Consumer spending rose at the strongest pace in four months in July, supported by a small gain in incomes that offered hope consumers will be able to keep contributing to a modest economic recovery.

Analysts said the 0.4 percent increase in spending reported by the Commerce Department on Monday was a relief after a raft of weak data for July and helped ease fears the economy was sliding back into recession.

We are still of the opinion that there is a 30 percent chance of a double dip (recession), but it's definitely not our baseline forecast, said Scott Hoyt, director of consumer economics at Moody's in West Chester, Pennsylvania. When consumer spending is growing it's hard to get a double dip.

The increase in spending was a touch above expectations in financial markets for a 0.3 percent rise. Spending, which was flat in June, was supported by a 0.2 percent gain in incomes and households' dipping into their savings.

But investors worried that stubbornly high unemployment would continue to dampen spending and sold U.S. stocks. Prices for safe-haven government bonds rose, recouping some of Friday's steep losses.

The U.S. dollar fell against the yen as investors saw as inadequate steps by authorities in Tokyo to curb the Japanese currency's rise.

Data so far have suggested the U.S. economy's recovery from the longest and deepest recession since the 1930s probably slowed further in the third quarter.

The government on Friday lowered its estimate of second-quarter economic growth to a 1.6 percent annual rate from 2.4 percent, although the figure on consumer spending was revised higher.

A closely watched employment report for August due on Friday is expected to paint yet another a grim picture of the labor market, the Achilles heel of the recovery. According to a Reuters survey, nonfarm payrolls fell 100,000 this month after shrinking 131,000 in July.


The deluge of weak data led Federal Reserve Chairman Ben Bernanke to reiterate on Friday the U.S. central bank's commitment to spur the recovery should the outlook deteriorate.

The sickly economy is damaging President Barack Obama's popularity among Americans unhappy with a 9.5 percent jobless rate. It could see the Democractic Party lose control of Congress to the Republicans in November's mid-term election.

Obama on Monday said he and his economic team had discussed additional steps to promote economic growth, including looking at tax cuts for businesses and the middle class. He implored lawmakers to pass a stalled bill to help small businesses.

I ask senate Republicans to drop the blockade. I know we are entering election season, but the people who sent us here expect us to work together to get things done and improve this economy, Obama said at the White House.
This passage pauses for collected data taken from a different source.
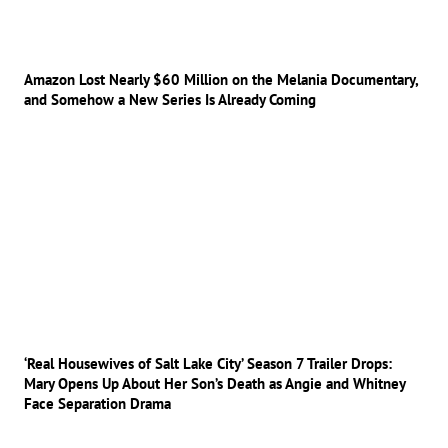
Amazon Lost Nearly $60 Million on the Melania Documentary,
and Somehow a New Series Is Already Coming
‘Real Housewives of Salt Lake City’ Season 7 Trailer Drops:
Mary Opens Up About Her Son’s Death as Angie and Whitney
Face Separation Drama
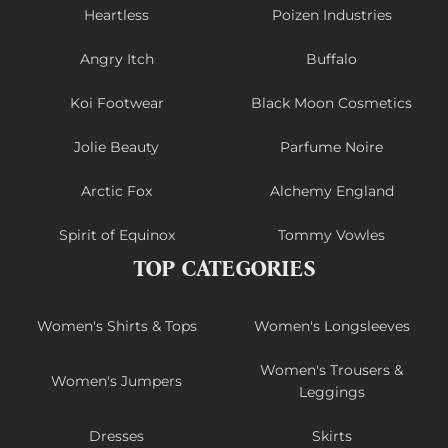
Heartless
Poizen Industries
Angry Itch
Buffalo
Koi Footwear
Black Moon Cosmetics
Jolie Beauty
Parfume Noire
Arctic Fox
Alchemy England
Spirit of Equinox
Tommy Vowles
TOP CATEGORIES
Women's Shirts & Tops
Women's Longsleeves
Women's Trousers &
Women's Jumpers
Leggings
Dresses
Skirts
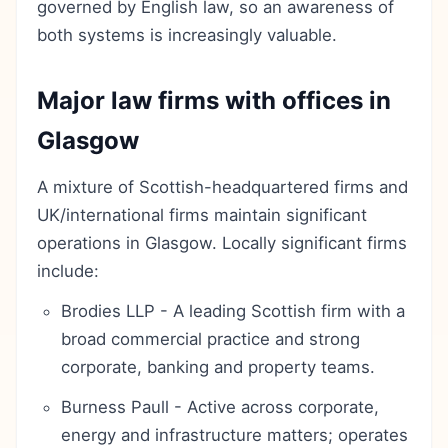
governed by English law, so an awareness of
both systems is increasingly valuable.
Major law firms with offices in
Glasgow
A mixture of Scottish-headquartered firms and
UK/international firms maintain significant
operations in Glasgow. Locally significant firms
include:
Brodies LLP - A leading Scottish firm with a
broad commercial practice and strong
corporate, banking and property teams.
Burness Paull - Active across corporate,
energy and infrastructure matters; operates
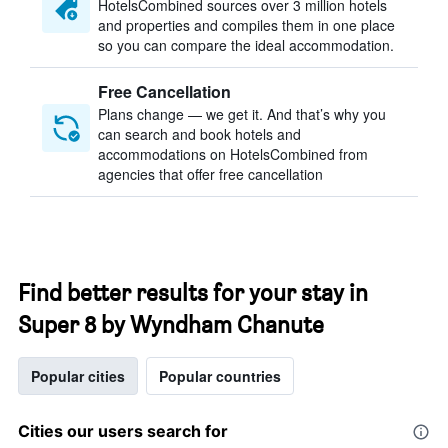
HotelsCombined sources over 3 million hotels
and properties and compiles them in one place
so you can compare the ideal accommodation.
Free Cancellation
Plans change — we get it. And that’s why you
can search and book hotels and
accommodations on HotelsCombined from
agencies that offer free cancellation
Find better results for your stay in
Super 8 by Wyndham Chanute
Popular cities
Popular countries
Cities our users search for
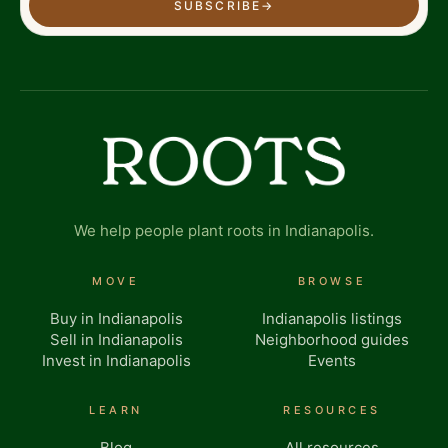
SUBSCRIBE
→
We help people plant roots in Indianapolis.
MOVE
BROWSE
Buy in Indianapolis
Indianapolis listings
Sell in Indianapolis
Neighborhood guides
Invest in Indianapolis
Events
LEARN
RESOURCES
Blog
All resources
Republicans argue the Democrats' policies have failed to fix the economy and the focus should be on cutting public spending. Job creation is critical for the recovery as consumer spending accounts for 70 percent of economic activity.

Last month, consumer spending adjusted for inflation increased 0.2 percent month after edging up 0.1 percent in June, the Commerce Department said. Real spending on goods rebounded 0.4 percent, while expenditure on services increased 0.2 percent.

Wages and salaries rose at a $22 billion annual rate last month, helping fuel the rise in incomes, after shrinking at an $8 billion rate in June. But real disposable income fell 0.1 percent, the first decline since January.

Although the saving rate slipped to 5.9 percent from 6.2 percent the previous month, analysts said the level still indicated that consumers remained wary of spending.

Households are intent on paying down debt and putting their finances on a firmer footing, said Paul Dales, a U.S. economist at Capital Economics in Toronto.

This is good for the economy in the medium-term, but it's bad for near-term growth. Overall, the U.S. economy cannot rely on households to lift it out of its current funk.

The report showed the personal consumption expenditures price index, excluding food and energy, was up 1.4 percent in the 12 months to July, unchanged from June. The index is a key inflation measure monitored by the Fed.

The sluggish economy and high unemployment should nudge it modestly lower in coming months, said Sal Guatieri, a senior economist with BMO Capital Markets in Toronto. We see it moving further below the Fed's longer-range forecast of 1.7 percent to 2.0 percent, thus paving the way for renewed quantitative easing by year-end.